### [Task statement]
A single number is the answer here: the count of lines in the records below in which the word "shaded" appears.

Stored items
[Start of Attachment]

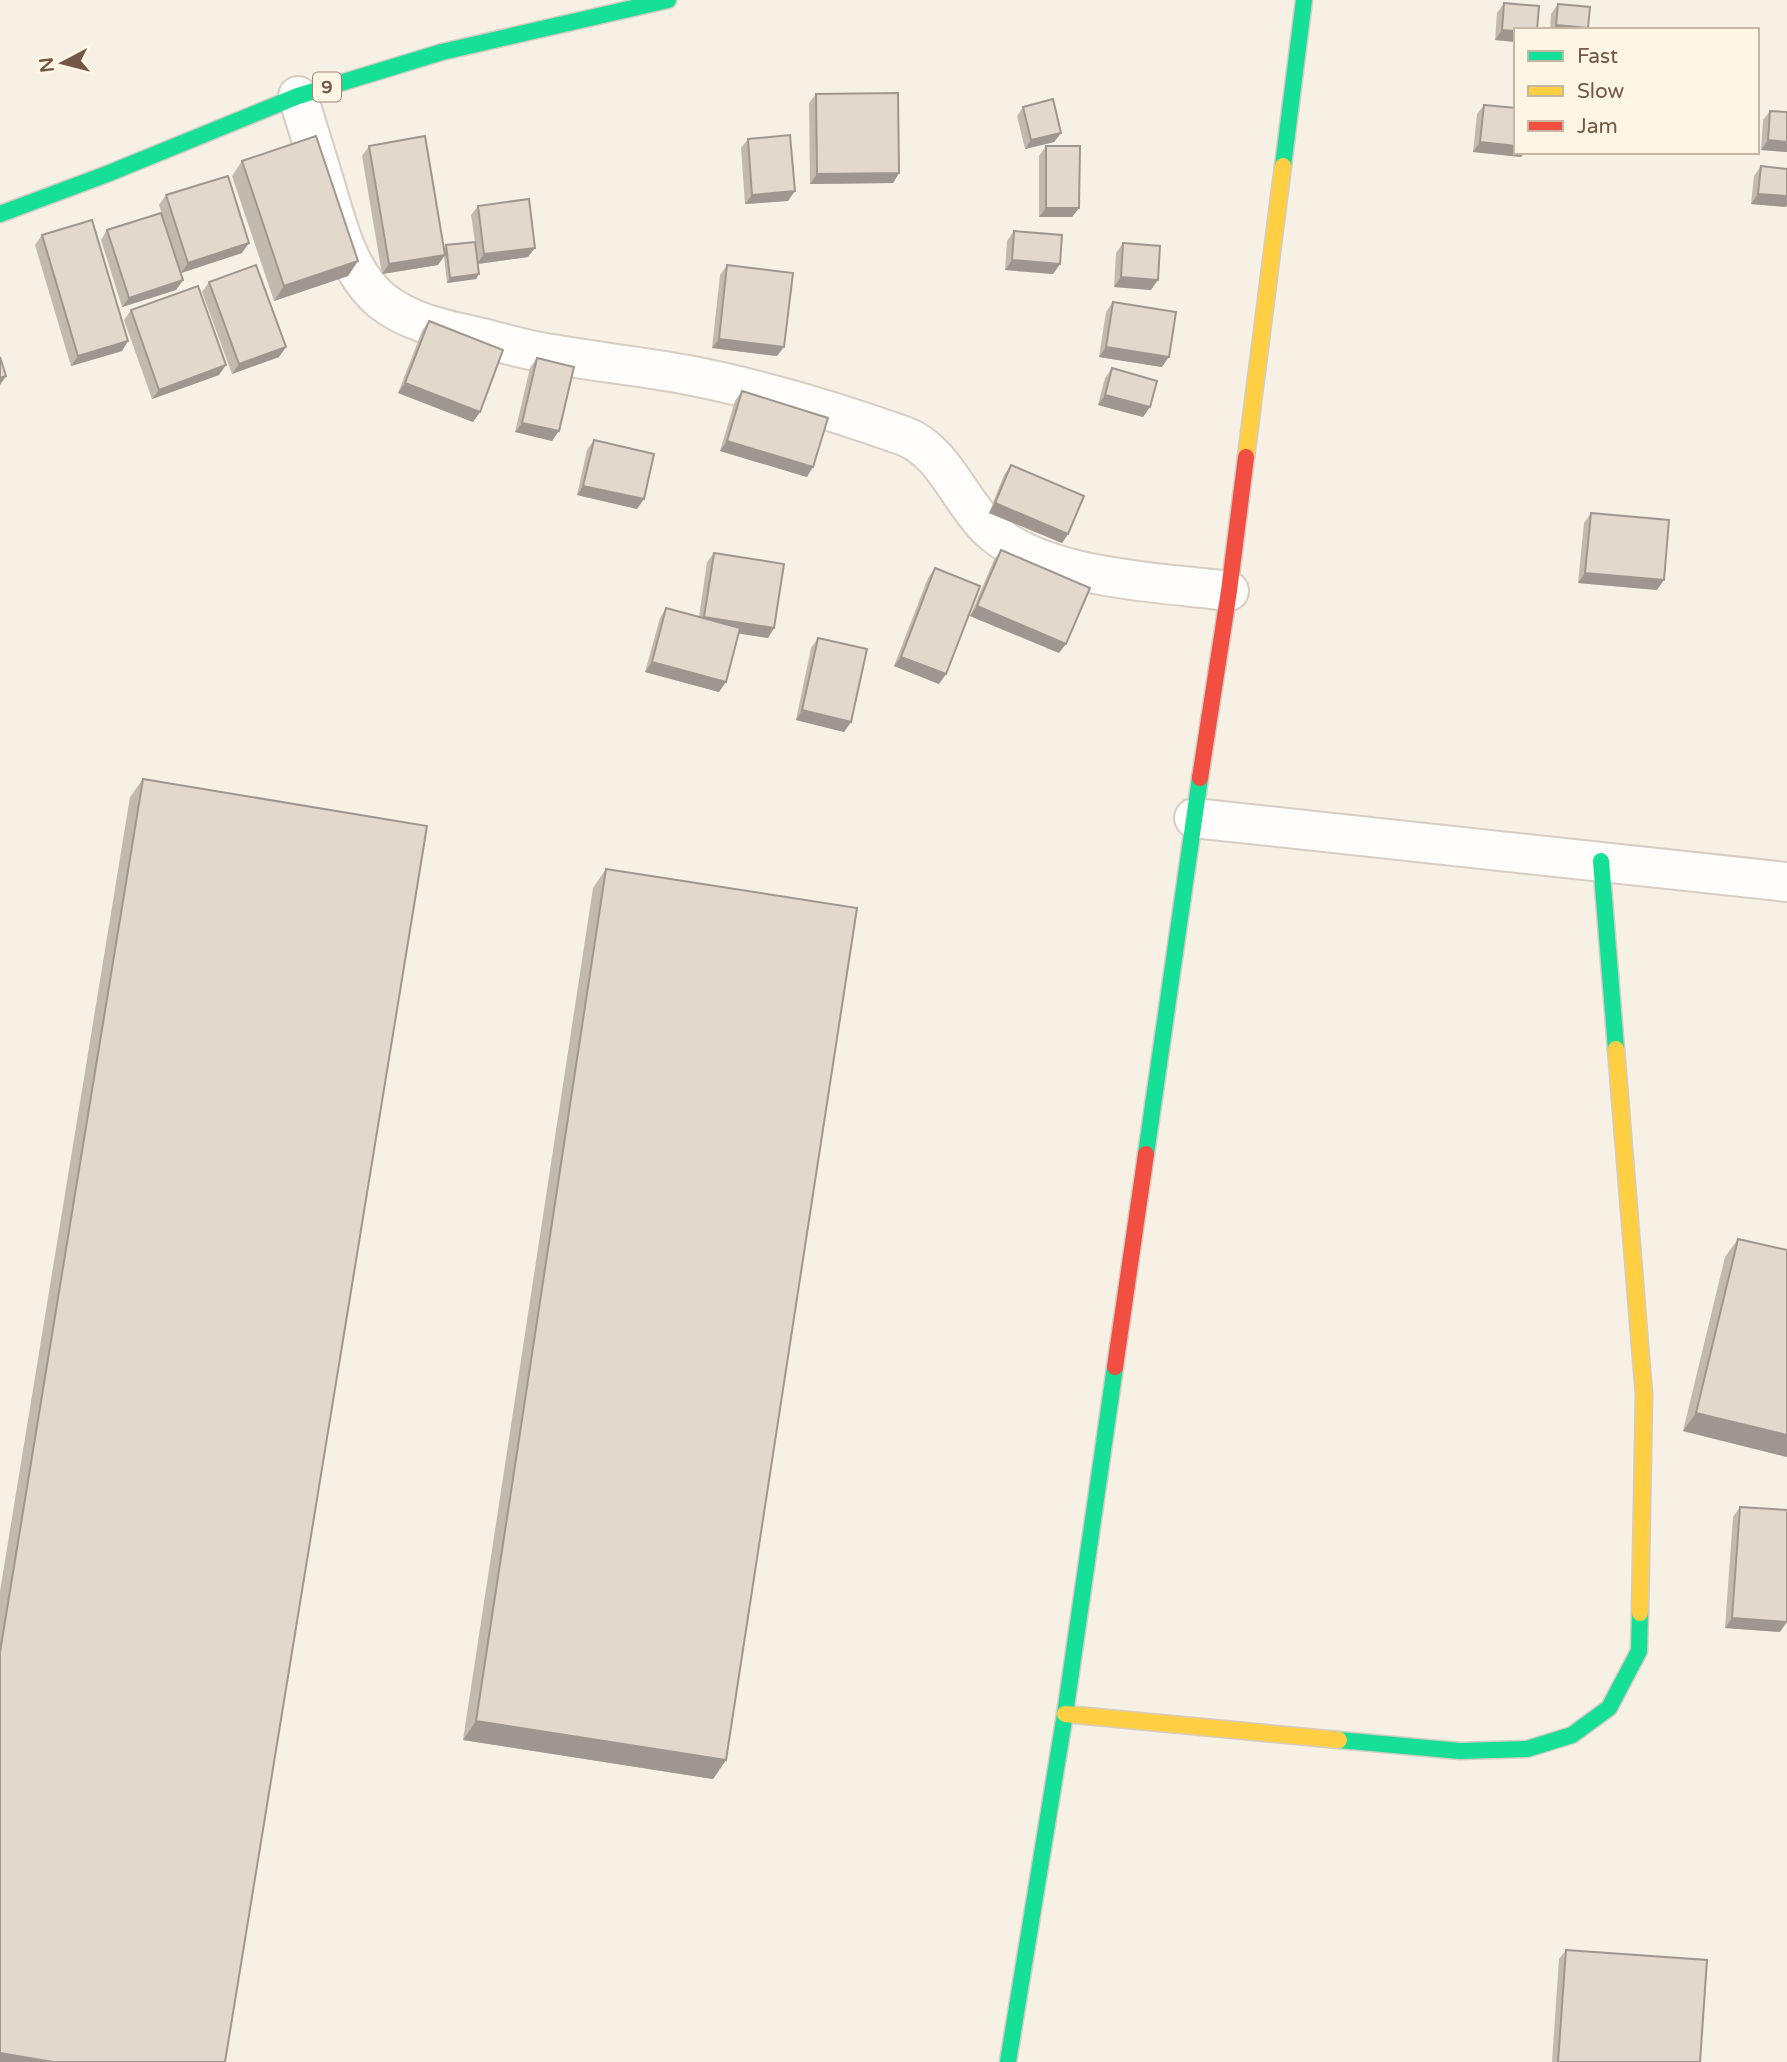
<svg xmlns="http://www.w3.org/2000/svg" width="1787" height="2062" font-family="'Varela Round',sans-serif">
<style>
.lines{fill:none;stroke-linecap:round;stroke-linejoin:round}
.street-casing{stroke:#d7cdc3;stroke-width:42}
.fast-casing{stroke:#d6cbc1;stroke-width:19}
.slow-casing{stroke:#d6cbc1;stroke-width:19}
.jam-casing{stroke:#d6cbc1;stroke-width:19}
.street{stroke:#fefdfb;stroke-width:38}
.fast{stroke:#16e098;stroke-width:16}
.slow{stroke:#ffcf43;stroke-width:16}
.jam{stroke:#f24e42;stroke-width:16}
.wall{fill:#c3baaf}
.shaded-wall{fill:#9f978f}
.building{fill:#e3d8cc;stroke:#9f978f;stroke-width:2}
.labels{text-anchor:middle;stroke-width:7;stroke-linejoin:round;paint-order:stroke}
.shield{fill:#fff5e4;stroke:#9e8674;stroke-width:2}
.shield-label{font-size:18px;font-weight:bold;fill:#745744}
</style>
<rect width="100%" height="100%" fill="#f6f0e5"/>
<g class="lines">
<defs>
<g id="street">
<path d="M298,96c9,29 18,58 27,88 12,40 23,89 57,117 28,22 62,28 96,36 21,5 41,11 62,15 49,9 99,14 148,23 72,14 146,36 216,61 39,14 56,65 84,92 52,51 171,54 241,63"/>
<path d="M1194,818l593,64"/>
</g>
<g id="fast">
<path d="M1283,166l21,-166"/>
<path d="M0,214l107,-40 191,-78 144,-44 226,-52"/>
<path d="M1601,861l15,188"/>
<path d="M1146,1154l54,-376"/>
<path d="M1339,1740l121,11 67,-2 45,-14 37,-27 30,-57 1,-38"/>
<path d="M1008,2062l57,-348 50,-347"/>
</g>
<g id="slow">
<path d="M1246,457l37,-291"/>
<path d="M1616,1049l28,346 -4,218"/>
<path d="M1065,1714l274,26"/>
</g>
<g id="jam">
<path d="M1200,778l29,-187 17,-134"/>
<path d="M1115,1367l31,-213"/>
</g>
</defs>
<use href="#street" class="street-casing"/>
<use href="#fast" class="fast-casing"/>
<use href="#slow" class="slow-casing"/>
<use href="#jam" class="jam-casing"/>
<use href="#street" class="street"/>
<use href="#fast" class="fast"/>
<use href="#slow" class="slow"/>
<use href="#jam" class="jam"/>
</g>
<g class="wall">
<path d="M1504,3l12,27v12l-21,-2 2,-27z"/>
<path d="M1558,4l30,24 -1,2h-37l1,-16z"/>
<path d="M816,94l83,79 -6,10 -83,1 -1,-81z"/>
<path d="M1484,105l32,47h9l-4,5 -48,-5 4,-38z"/>
<path d="M1023,107l38,26 -7,9 -29,7 -8,-33z"/>
<path d="M1770,111l17,41 -26,-2 2,-30z"/>
<path d="M748,139l40,62 -43,3 -4,-56z"/>
<path d="M369,146l75,103 2,-4 29,-3 -4,-27 7,-9 50,51 -50,7 -2,15 -29,4 -3,-27 -6,9 -56,9 -20,-118z"/>
<path d="M1046,146l33,62 -7,9h-33v-61z"/>
<path d="M242,161l116,100 -10,15 -74,25 -42,-125z"/>
<path d="M1761,166l25,41 -35,-3 3,-28z"/>
<path d="M166,195l76,58 -61,20 -22,-68z"/>
<path d="M107,230l76,50 -7,10 -54,17 -21,-67z"/>
<path d="M1014,231l46,33 -7,10 -48,-4 2,-29z"/>
<path d="M42,235l80,116 -51,15 -36,-121z"/>
<path d="M1123,243l28,47 -37,-3 2,-34z"/>
<path d="M727,265l50,91 -65,-8 8,-73z"/>
<path d="M209,282l77,65 -7,10 -47,17 -30,-82z"/>
<path d="M1113,302l49,65 -63,-10 7,-45z"/>
<path d="M131,310l88,65 -67,24 -28,-79z"/>
<path d="M429,321l51,91 -7,10 -75,-29 24,-62z"/>
<path d="M537,358l15,83 -37,-9 15,-64z"/>
<path d="M1112,368l38,39 -7,10 -45,-12 7,-27z"/>
<path d="M742,391l65,86 -87,-26 15,-50z"/>
<path d="M594,440l43,69 -60,-14 10,-45z"/>
<path d="M1011,465l57,69 -6,9 -73,-30 15,-38z"/>
<path d="M1591,513l66,77 -79,-7 6,-60z"/>
<path d="M1001,550l58,103 -89,-37 24,-56z"/>
<path d="M714,553l60,75 -6,10 -29,-5 -20,59 -74,-20 15,-54 6,-10 33,9 8,-55z"/>
<path d="M935,568l4,116 -45,-18 34,-88z"/>
<path d="M818,638l33,84 -7,10 -48,-12 15,-72z"/>
<path d="M143,779l-143,1283v-471l130,-794z"/>
<path d="M606,869l120,891 -13,19 -250,-39 130,-852z"/>
<path d="M1738,1239l49,11v207l-104,-26 42,-174z"/>
<path d="M1740,1507l40,125 -55,-4 8,-111z"/>
<path d="M1566,1950l134,112h-148l7,-103z"/>
</g>
<g class="shaded-wall">
<path d="M1556,25l32,3 -1,2h-34z"/>
<path d="M1502,30l14,1v11l-21,-2z"/>
<path d="M1061,133l-7,9 -29,7 6,-9z"/>
<path d="M1768,140l19,2v10l-26,-2z"/>
<path d="M1480,142l36,4v6h9l-4,5 -48,-5z"/>
<path d="M899,173l-6,10 -83,1 7,-10z"/>
<path d="M795,191l-7,10 -43,3 7,-9z"/>
<path d="M1758,194l29,2v9l-1,2 -35,-3z"/>
<path d="M1046,208h33l-7,9h-33z"/>
<path d="M249,243l-7,10 -61,20 7,-10z"/>
<path d="M535,248l-7,9 -51,7 7,-10z"/>
<path d="M445,255l-7,10 -56,9 7,-10z"/>
<path d="M1012,260l48,4 -7,10 -48,-4z"/>
<path d="M358,261l-10,15 -74,25 10,-15z"/>
<path d="M479,274l-3,5 -29,4 3,-5z"/>
<path d="M1121,277l37,3 -7,10 -37,-3z"/>
<path d="M183,280l-7,10 -54,17 7,-9z"/>
<path d="M719,339l65,8 -7,9 -65,-8z"/>
<path d="M128,341l-6,10 -51,15 7,-10z"/>
<path d="M286,347l-7,10 -47,17 7,-10z"/>
<path d="M1106,347l63,10 -7,10 -63,-10z"/>
<path d="M226,365l-7,10 -67,24 7,-9z"/>
<path d="M6,376l-6,9v-7z"/>
<path d="M405,383l75,29 -7,10 -75,-29z"/>
<path d="M1105,395l45,12 -7,10 -45,-12z"/>
<path d="M522,423l37,8 -7,10 -37,-9z"/>
<path d="M727,441l86,26 -6,10 -87,-26z"/>
<path d="M583,486l61,13 -7,10 -60,-14z"/>
<path d="M995,503l73,31 -6,9 -73,-30z"/>
<path d="M1585,573l79,7 -7,10 -79,-7z"/>
<path d="M977,606l89,38 -7,9 -89,-37z"/>
<path d="M704,617l70,11 -6,10 -71,-11z"/>
<path d="M901,657l45,17 -7,10 -45,-18z"/>
<path d="M652,662l74,20 -7,10 -74,-20z"/>
<path d="M802,710l49,12 -7,10 -48,-12z"/>
<path d="M1696,1413l91,22v22l-104,-26z"/>
<path d="M1732,1618l55,4 -7,10 -55,-4z"/>
<path d="M476,1721l250,39 -13,19 -250,-39z"/>
<path d="M0,2053l53,9h-53z"/>
</g>
<g class="building">
<path d="M1504,3l35,3 -2,24h-21v1l-14,-1z"/>
<path d="M1558,4l32,3 -2,21 -32,-3z"/>
<path d="M898,93l1,80 -82,1 -1,-80z"/>
<path d="M1053,99l8,34 -30,7 -8,-33z"/>
<path d="M1484,105l32,3v38l-36,-4z"/>
<path d="M1770,111l17,1v30l-19,-2z"/>
<path d="M790,135l5,56 -43,4 -4,-56z"/>
<path d="M316,136l42,125 -74,25 -42,-125z"/>
<path d="M425,136l20,119 -56,9 -20,-118z"/>
<path d="M1046,146h34l-1,62h-33z"/>
<path d="M1761,166l26,3v27l-29,-2z"/>
<path d="M228,176l21,67 -61,20 -22,-68z"/>
<path d="M529,199l6,49 -51,6 -6,-48z"/>
<path d="M161,213l22,67 -54,18 -22,-68z"/>
<path d="M92,220l36,121 -50,15 -36,-121z"/>
<path d="M1014,231l48,4 -2,29 -48,-4z"/>
<path d="M475,242l4,32 -29,4 -4,-33z"/>
<path d="M1123,243l37,3 -2,34 -37,-3z"/>
<path d="M256,265l30,82 -47,17 -30,-82z"/>
<path d="M727,265l66,8 -9,74 -65,-8z"/>
<path d="M198,286l28,79 -67,25 -28,-80z"/>
<path d="M1113,302l63,10 -7,45 -63,-10z"/>
<path d="M429,321l74,29 -23,62 -75,-29z"/>
<path d="M0,357l6,19 -6,2z"/>
<path d="M537,358l37,9 -15,64 -37,-8z"/>
<path d="M1112,368l45,13 -7,26 -45,-12z"/>
<path d="M742,391l86,27 -15,49 -86,-26z"/>
<path d="M594,440l60,14 -10,45 -61,-13z"/>
<path d="M1011,465l73,31 -16,38 -73,-31z"/>
<path d="M1591,513l78,7 -5,60 -79,-7z"/>
<path d="M1001,550l89,38 -24,56 -89,-38z"/>
<path d="M714,553l70,11 -10,64 -70,-11z"/>
<path d="M935,568l45,18 -34,88 -45,-17z"/>
<path d="M666,608l74,20 -14,54 -74,-20z"/>
<path d="M818,638l49,11 -16,73 -49,-12z"/>
<path d="M143,779l284,47 -202,1236h-172l-53,-9v-401z"/>
<path d="M606,869l251,39 -131,852 -250,-39z"/>
<path d="M1738,1239l49,11v185l-91,-22z"/>
<path d="M1740,1507l47,3v112l-55,-4z"/>
<path d="M1566,1950l141,10 -7,102h-142z"/>
</g>
<g class="labels">
<rect class="shield" x="313" y="72.5" width="28" height="29" rx="5"/>
<g class="shield-label">
<text x="327" y="93">9</text>
</g>
</g>
<rect x="1514" y="28" width="245" height="126" fill="#fff5e4" stroke="#c7b6a4" stroke-width="2"/>
<rect x="1528" y="51" width="35" height="10" fill="#16e098" stroke="#c7b6a4" stroke-width="2"/>
<text x="1577" y="63" font-size="21" fill="#745744">Fast</text>
<rect x="1528" y="86" width="35" height="10" fill="#ffcf43" stroke="#c7b6a4" stroke-width="2"/>
<text x="1577" y="98" font-size="21" fill="#745744">Slow</text>
<rect x="1528" y="121" width="35" height="10" fill="#f24e42" stroke="#c7b6a4" stroke-width="2"/>
<text x="1577" y="133" font-size="21" fill="#745744">Jam</text>
<g transform="translate(63 63) rotate(263)" stroke="#fff5e4" stroke-width="5" paint-order="stroke">
<path d="M0-5L12 26L0 18L-12 26Z" fill="#745744"/>
<text y="-10" font-size="19" font-weight="bold" text-anchor="middle" fill="#745744">N</text>
</g>
</svg>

[End of Attachment]

### [Response to this exercise]
2